Public policy and Politics
Comments and commentary posted irregularly by Victor Yannacone on events and topics in the news of interest to voters, public employees, and the elected representatives who serve them.
Although much of what Yannacone has written on public policy is privileged and confidential for “eyes only” of clients and government officials, publicly accessible papers will appear here.
Yannacone has been championing the cause of Vietnam combat veterans since he filed the Agent Orange litigation in 1979 and started the fight for adequate and necessary medical care and treatment for combat veterans from the VA. His untiring efforts eventually led Congress to recognize that our Vietnam veterans were no less the best and the bravest that those veterans from what we are calling “The Greatest Generation” who fought in World War II and the Korean “Police Action.”
Yannacone is continuing to advocate on behalf of combat veterans from the wars in the Middle East and Afghanistan against a still uncaring and insensitive Veterans Administration bureaucracy.
With his remarkable understanding of complex scientific issues, Yannacone speaks out for rational science as the basis for public policy to protect the Environment and maintain the American Free Enterprise system in Courts of Law and the Court of Public Opinion. He is not afraid to challenge even widely held generally accepted popular misconceptions such as the reliability of numeric models of “global” climate and demand that “scientific” opinions come from rigorous application of the scientific method before they become the basis of legislation and regulation.

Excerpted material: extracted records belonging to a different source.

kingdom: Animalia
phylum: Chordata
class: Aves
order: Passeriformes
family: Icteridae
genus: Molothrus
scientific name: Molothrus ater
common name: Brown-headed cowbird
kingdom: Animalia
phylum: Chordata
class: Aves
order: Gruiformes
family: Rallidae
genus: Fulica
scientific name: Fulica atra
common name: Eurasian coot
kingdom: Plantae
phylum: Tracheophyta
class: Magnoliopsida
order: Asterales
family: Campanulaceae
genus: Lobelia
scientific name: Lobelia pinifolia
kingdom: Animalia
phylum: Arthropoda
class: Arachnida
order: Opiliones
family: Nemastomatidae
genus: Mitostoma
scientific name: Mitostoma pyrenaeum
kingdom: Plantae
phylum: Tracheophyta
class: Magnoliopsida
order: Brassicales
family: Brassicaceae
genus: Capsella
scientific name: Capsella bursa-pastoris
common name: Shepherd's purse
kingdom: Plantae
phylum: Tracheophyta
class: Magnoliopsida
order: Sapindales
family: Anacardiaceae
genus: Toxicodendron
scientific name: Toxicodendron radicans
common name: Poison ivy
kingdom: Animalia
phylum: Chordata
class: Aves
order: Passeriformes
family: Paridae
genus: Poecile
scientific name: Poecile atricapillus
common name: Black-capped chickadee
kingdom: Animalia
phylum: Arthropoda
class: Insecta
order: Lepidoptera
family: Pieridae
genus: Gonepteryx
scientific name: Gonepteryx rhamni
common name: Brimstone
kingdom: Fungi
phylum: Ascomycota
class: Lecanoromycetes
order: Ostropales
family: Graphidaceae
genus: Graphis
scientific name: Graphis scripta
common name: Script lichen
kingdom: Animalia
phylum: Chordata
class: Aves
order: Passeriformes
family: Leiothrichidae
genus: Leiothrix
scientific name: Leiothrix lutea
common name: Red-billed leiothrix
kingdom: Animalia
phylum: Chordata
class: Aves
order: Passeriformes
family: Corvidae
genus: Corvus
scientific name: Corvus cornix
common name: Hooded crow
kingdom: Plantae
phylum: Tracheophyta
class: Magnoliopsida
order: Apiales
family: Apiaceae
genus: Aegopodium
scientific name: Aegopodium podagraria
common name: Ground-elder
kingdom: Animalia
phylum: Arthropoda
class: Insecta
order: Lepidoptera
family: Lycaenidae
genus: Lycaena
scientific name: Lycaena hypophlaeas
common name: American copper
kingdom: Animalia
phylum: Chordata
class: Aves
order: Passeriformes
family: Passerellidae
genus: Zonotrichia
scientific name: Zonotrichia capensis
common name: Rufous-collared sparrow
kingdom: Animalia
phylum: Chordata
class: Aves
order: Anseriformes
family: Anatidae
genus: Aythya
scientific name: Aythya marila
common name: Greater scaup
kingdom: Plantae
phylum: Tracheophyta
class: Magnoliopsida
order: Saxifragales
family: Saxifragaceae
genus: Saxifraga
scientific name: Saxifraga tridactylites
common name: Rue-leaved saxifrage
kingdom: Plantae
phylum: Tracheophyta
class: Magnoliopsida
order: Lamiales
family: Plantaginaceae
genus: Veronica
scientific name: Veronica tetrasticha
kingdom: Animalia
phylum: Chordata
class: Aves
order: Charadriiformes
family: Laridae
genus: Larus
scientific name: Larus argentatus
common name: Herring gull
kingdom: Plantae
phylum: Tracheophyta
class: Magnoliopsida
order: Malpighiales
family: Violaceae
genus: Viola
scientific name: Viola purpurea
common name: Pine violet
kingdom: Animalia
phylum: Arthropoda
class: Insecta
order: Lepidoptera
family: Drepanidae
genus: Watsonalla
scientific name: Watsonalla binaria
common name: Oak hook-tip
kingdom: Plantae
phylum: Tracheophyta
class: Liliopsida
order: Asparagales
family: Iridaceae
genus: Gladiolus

In the 1960s Yannacone’s efforts to protect prime soils for agriculture on Long Island led to the idea for residential condominium ownership of working farms to protect farming and ranching as a way of life even in urbanized America. He helped develop master plans for protection of the Hanalei Valley in Kauai and the Pine Barrens of Medford Township in central New Jersey.
He restored the memory and recovered many of the writings of Charles Valentine Riley an internationally famous entomologist, naturalist and artist; a correspondent of Charles Darwin; creator of the National Insect Collection at the Smithsonian Institution; savior of the French wine industry from the Phylloxera; founder of biological control with introduction of the Videlia (Ladybug) beetle which saved the California citrus industry; but who had been “stalinized” out of history by his successor at the United States Department of Agriculture after his untimely tragic death in a freak bicycle accident in downtown Washington DC in 1895.
Yannacone is never afraid to speak truth to power, but he is always ready to help elected officials, government regulators, and business leaders with fair and practical solutions for complex problems. Chemical weapons in Syria and the electric power crisis on Long Island in New York are recent examples.